TEXT FOR ANALYSIS START

Adding code to profile

We add the code that exercises the components:

var parser = container.Resolve<ISolrQueryResultParser<Document>>(); 

for (int i = 0; i < 1000; i++) { 
    parser.Parse(responseXMLWithArrays); 
} 

Getting the actual profile data

Finally, we get the profile data:

Node<KeyValuePair<MethodInfo, TimeSpan>> rawProfile = container.GetProfile();

This returns a tree of method calls, each with its logged duration. We just want a list of aggregated durations, so first we flatten the tree:

IEnumerable<KeyValuePair<MethodInfo, TimeSpan>> profile = Flatten(rawProfile);

And now we can query and write the profile:

var q = from n in profile 
        group n.Value by n.Key into x 
        let kv = new { method = x.Key, count = x.Count(), total = x.Sum(t => t.TotalMilliseconds)} 
        orderby kv.total descending 
        select kv; 

foreach (var i in q) 
    Console.WriteLine("{0} {1}: {2} executions, {3}ms", i.method.DeclaringType, i.method, i.count, i.total); 

Which prints something like this (prettified):

Method Executions Total own time
AttributesMappingManager.GetFields(Type) 21000 2803.23ms
DefaultDocumentVisitor.Visit(Object, String, XmlNode) 10000 432.19ms
DefaultFieldParser.Parse(XmlNode, Type) 10000 122.77ms
SolrQueryResultParser<Document>.Parse(String) 1000 93.52ms
DefaultFieldParser.CanHandleType(Type) 10000 44.71ms
SolrDocumentResponseParser<Document>.ParseResults(XmlNode) 1000 43.11ms
ResultsResponseParser<Document>.Parse(XmlDocument, SolrQueryResults<Document>) 1000 30.28ms
DefaultFieldParser.CanHandleSolrType(String) 10000 23.78ms

 

Analyzing the profile

Well, it's obvious that AttributesMappingManager.GetFields() is to be blamed here, it's taking a lot of time... which is only logical since it uses a lot of reflection...
But wait a minute, I already thought about that when I wrote that MemoizingMappingManager (which is a memoizer decorator for the AttributesMappingManager)... only I forgot to add it to the container!

TEXT FOR ANALYSIS END

• [EXERCISE 1]:
Rewrite the paragraph of the profiling text that begins "Well, it's obvious that" as a shorter bulleted list that keeps its main facts.
• [EXERCISE 2]:
Continue the text on profiling from the point where it stops.

DATA EXTRACT START

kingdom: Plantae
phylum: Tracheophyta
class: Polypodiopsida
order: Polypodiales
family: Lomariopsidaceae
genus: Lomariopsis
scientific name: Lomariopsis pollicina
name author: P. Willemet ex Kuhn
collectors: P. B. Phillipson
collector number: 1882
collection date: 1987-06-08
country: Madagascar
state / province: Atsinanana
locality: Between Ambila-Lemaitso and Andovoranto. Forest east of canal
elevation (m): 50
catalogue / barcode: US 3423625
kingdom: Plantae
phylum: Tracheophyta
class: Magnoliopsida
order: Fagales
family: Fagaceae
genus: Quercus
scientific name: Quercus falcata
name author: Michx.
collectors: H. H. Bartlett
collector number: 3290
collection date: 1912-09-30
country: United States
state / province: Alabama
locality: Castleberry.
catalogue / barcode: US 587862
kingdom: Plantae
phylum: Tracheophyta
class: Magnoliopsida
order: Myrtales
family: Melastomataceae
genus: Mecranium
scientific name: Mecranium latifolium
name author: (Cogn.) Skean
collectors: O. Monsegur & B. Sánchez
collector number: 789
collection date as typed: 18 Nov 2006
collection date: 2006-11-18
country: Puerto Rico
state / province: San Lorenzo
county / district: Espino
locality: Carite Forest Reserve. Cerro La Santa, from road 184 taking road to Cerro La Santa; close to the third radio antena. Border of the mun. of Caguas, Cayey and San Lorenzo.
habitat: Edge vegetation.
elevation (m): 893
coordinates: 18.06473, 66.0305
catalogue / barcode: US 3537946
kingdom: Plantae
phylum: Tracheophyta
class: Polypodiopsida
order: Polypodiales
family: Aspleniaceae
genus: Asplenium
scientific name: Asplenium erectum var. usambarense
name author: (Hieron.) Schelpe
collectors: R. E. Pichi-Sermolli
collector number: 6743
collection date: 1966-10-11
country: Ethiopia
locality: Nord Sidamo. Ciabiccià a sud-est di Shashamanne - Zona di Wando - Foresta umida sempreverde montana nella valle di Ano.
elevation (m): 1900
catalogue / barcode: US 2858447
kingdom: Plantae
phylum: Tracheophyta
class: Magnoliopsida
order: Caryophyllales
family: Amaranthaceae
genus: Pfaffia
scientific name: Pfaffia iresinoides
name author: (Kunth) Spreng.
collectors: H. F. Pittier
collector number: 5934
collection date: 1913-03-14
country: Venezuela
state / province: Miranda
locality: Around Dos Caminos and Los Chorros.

DATA EXTRACT END

• [EXERCISE RESULT 1]:
- AttributesMappingManager.GetFields() is responsible for the slowdown, since it takes a lot of time.
- This is expected, because the method relies heavily on reflection.
- The MemoizingMappingManager, a memoizer decorator for the AttributesMappingManager, had already been written to address this.
- It had not been added to the container.

• [EXERCISE RESULT 2]:
Fixing and re-running the profile

After adding the MemoizingMappingManager, the profile comes out like this:

Method Executions Total own time
DefaultDocumentVisitor.Visit(Object, String, XmlNode) 10000 358.64ms
SolrQueryResultParser<Document>.Parse(String) 1000 166.64ms
DefaultFieldParser.Parse(XmlNode, Type) 10000 87.13ms
MemoizingMappingManager.GetFields(Type) 21000 50.5ms
DefaultFieldParser.CanHandleType(Type) 10000 42.03ms
SolrDocumentResponseParser<Document>.ParseResults(XmlNode) 1000 34.93ms
ResultsResponseParser<Document>.Parse(XmlDocument, SolrQueryResults<Document>) 1000 30.83ms
DefaultFieldParser.CanHandleSolrType(String) 10000 22.22ms
AttributesMappingManager.GetFields(Type) 1 19.82ms

 

Conclusion

This cheap profiler has a number of caveats:

  • Since it works by adding a DynamicProxy interceptor to everything, it can only profile interceptable classes and methods managed by Windsor.
  • Times should be taken with a grain of salt. Based on a couple of unscientific tests, it can introduce an error of 10ms (on my machine), rendering a 10ms measured time useless. I'd only use these times for a qualitative comparison. There's a reason why there's a specific .Net profiling API.
  • Multithreading: each thread will get its own interceptor, so each thread gets its own profile.
  • What I just described is not really a test. There is nothing asserted, it can't pass or fail. The "test" here is just a means to run the profile. It should be [Ignore]d.

All in all, I found this to be quite useful. ProfilingContainer is just a thin wrapper around WindsorContainer that adds a ProfilerFacility, which in turn sets up a ProfilingInterceptor. So you could, for example, add the ProfilingInterceptor to your application container with a per-web-request lifestyle and code a HttpModule to profile an entire http request.

Code is here. Sample profile shown in this post is here.